Optus has committed to Australian competition regulator ACCC to offer remedies to more than 8,700 NBN customers who were misled about the maximum speeds they could achieve on NBN plans, the regulator announced.

The undertaking was made after an ACCC investigation found that nearly half (48%, or 5,430) of Optus FTTN customers on a 100Mbps/40Mbps upload plan had infrastructure that could not achieve these speeds, and 21% could not even achieve the next highest speed tier of 50Mbps/20Mbps.

In addition 26% of Optus FTTN customers on a 50Mbps/20Mbps plan and even 3% of customers on the 25Mbps/5Mbps plan could not receive these speeds.

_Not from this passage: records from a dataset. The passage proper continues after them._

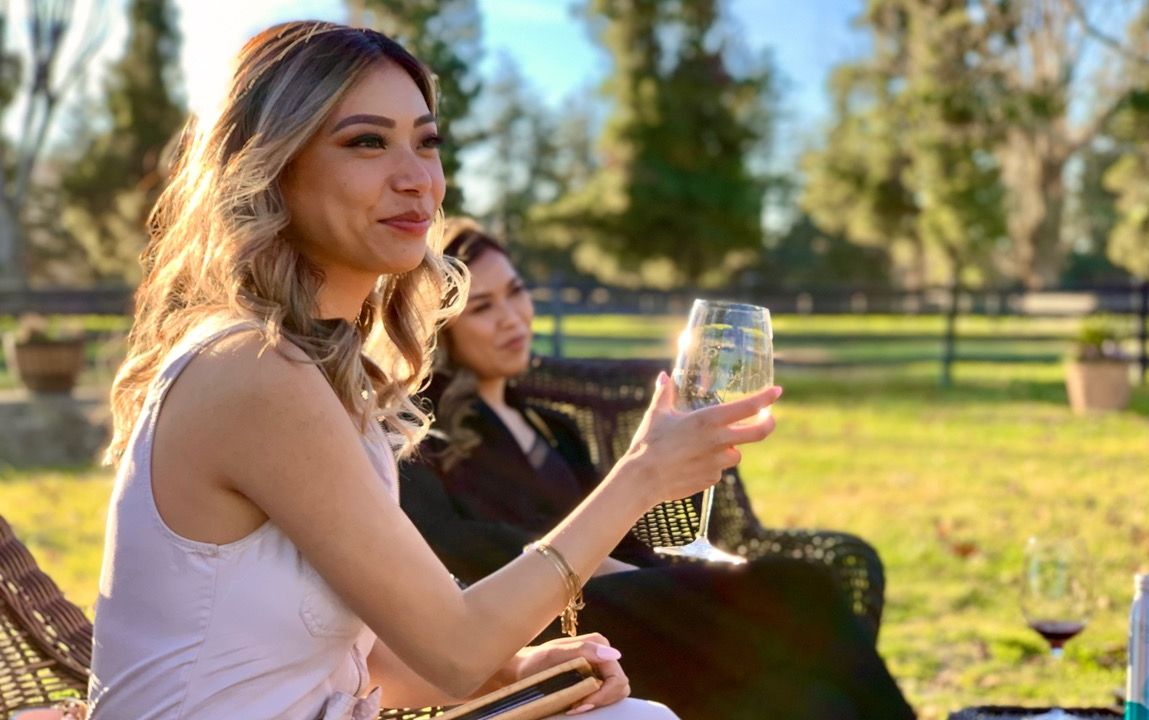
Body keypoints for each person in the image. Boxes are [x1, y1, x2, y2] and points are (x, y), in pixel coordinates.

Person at [88, 21, 782, 720]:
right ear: (272, 164)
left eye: (427, 142)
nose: (417, 179)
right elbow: (455, 648)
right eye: (366, 141)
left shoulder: (307, 367)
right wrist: (643, 478)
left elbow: (359, 662)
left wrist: (516, 668)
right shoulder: (253, 371)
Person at [398, 219, 917, 720]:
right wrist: (618, 569)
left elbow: (626, 535)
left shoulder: (555, 426)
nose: (512, 317)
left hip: (641, 601)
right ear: (440, 325)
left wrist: (661, 568)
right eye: (483, 308)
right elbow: (462, 545)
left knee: (814, 704)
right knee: (797, 585)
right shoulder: (423, 434)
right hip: (565, 627)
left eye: (516, 292)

Optus has agreed to offer remedies including refunds, moving speed plans, discounted speed plans, and exit from contracts without paying a fee. The operator will also proactively measure the speed of new FTTN plans sold and offer remedies if the connections are found to fall below the speeds offered.

Incumbent operator Telstra last month made similar commitments to compensate around 42,000 customers on NBN FTTN plans.

The ACCC has also made clear that the issues have arisen from the technical limitations of FTTN technology and most if not all NBN providers are in breach of Australian consumer law in the same way as Telstra and Optus were, so more action is expected to be pursued against other NBN providers.

In response, Internet Australia – a non-profit advocacy group representing Australian internet users – has called on all NBN ISPs to proactively take steps to offer the same compensation to their own FTTN and FTTB customers.

“With Telstra and now Optus revealing the extent of customers being misled over attainable FTTN and FTTB line speeds, we call all other NBN service providers to proactively review service speeds of customers and follow their example.” Internet Australia chair Dr Paul Brooks said.